The donor was the same old man who had released the organ from its difficulties. He is since dead; but his gifts towards the needs of a poor London parish stand a lasting record of unobtrusive charity in the list of donations to Christ Church, St. George's-in-the-East, where his offering figures thus:
A Family Fund . . . . £1,100.

Just below it on the list is another large donation, also made by one of the really charitable, who ask no advertisement in return. Two words tell the story:
Anonymous . . . . £700.

Monuments enough, these, to prove the existence, if proof were needed, of true charity in England, and of the virtue of  "I'll try."  But more remains yet to be told.

Encouraged by success, the plans of our incumbent became bolder and bolder. Here is the substance of one of his appeals - a list, in fact, of what was wanted to meet the spiritual and educational destitution of his district.

1. A parsonage for the minister of the present church, estimated, including the site, at one thousand four hundred pounds.
2. Three new schools, for six hundred children, with three residences, estimated at about two thousand four hundred pounds.
3. A fund for the support of the schools.
4. A new church, of stone, plain but substantial, for one thousand persons (of which, if a sufficient endowment can be obtained, all the seats will be free), estimated, with site, at five thousand pounds.
5. A parsonage for the minister of the new church, one thousand two hundred pounds.
6. Endowment.

At first blush this might seem too much to hope for; but, by hard work, by hopeful, never ceasing endeavour - by again and again recurring to the cheerful effort that follows the determination to try - much, nay, nearly all, of that which was once a project are now facts.

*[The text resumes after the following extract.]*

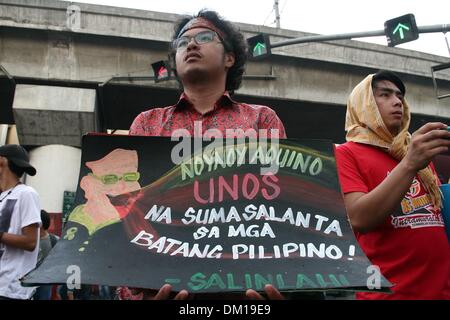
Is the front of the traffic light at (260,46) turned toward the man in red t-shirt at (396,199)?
yes

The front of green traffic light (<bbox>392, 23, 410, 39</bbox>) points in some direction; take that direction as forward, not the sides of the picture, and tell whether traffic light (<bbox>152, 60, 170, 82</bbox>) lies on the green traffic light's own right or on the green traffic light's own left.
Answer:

At the time we write, the incumbent has a comfortable parsonage, the arches of the Blackwall Railway hold three of his schools - an infant school, a boy's school, and a girl's school. In the same place he has a pence bank, to which the poor of the neighbourhood bring their savings, now amounting to nearly a thousand pounds a year, and a library and reading room, in which, for a penny a week, the poor have light, and warmth, and newspapers, and instructive and amusing books. More than six thousand readers have attended the place within the past year. He has likewise a Ragged School, in which the very poorest are taught to read and write. The fine large schools he once hoped for to hold six hundred children, with residences for masters and mistresses, have been raised, and are occupied. Altogether, he has now a thousand children at school! He has, moreover, secured a second church for the neighbourhood the church of stone he hoped for to hold a thousand persons. He got money to buy a site, when a peer who heard of the efforts he was making, stepped forward and built, and endowed the church, at a cost of ten thousand pounds!

Thus far successful beyond what were once his wildest hopes, he is still striving on. He is at this moment trying for Baths and Wash-houses, and for a Sailors' Home - to cleanse the poor, and to save the seamen from plunder by crimps. With him, to begin is to go on, and to go on is to succeed; but if any like to help or imitate him, let them take, in Fenchurch Street, one of the sixpenny railway tickets we spoke of at the opening of this paper, and stopping at the Shadwell Station, ask for the incumbent of Christ Church, in whom they will soon recognise the living hero of this true story of "I'll try."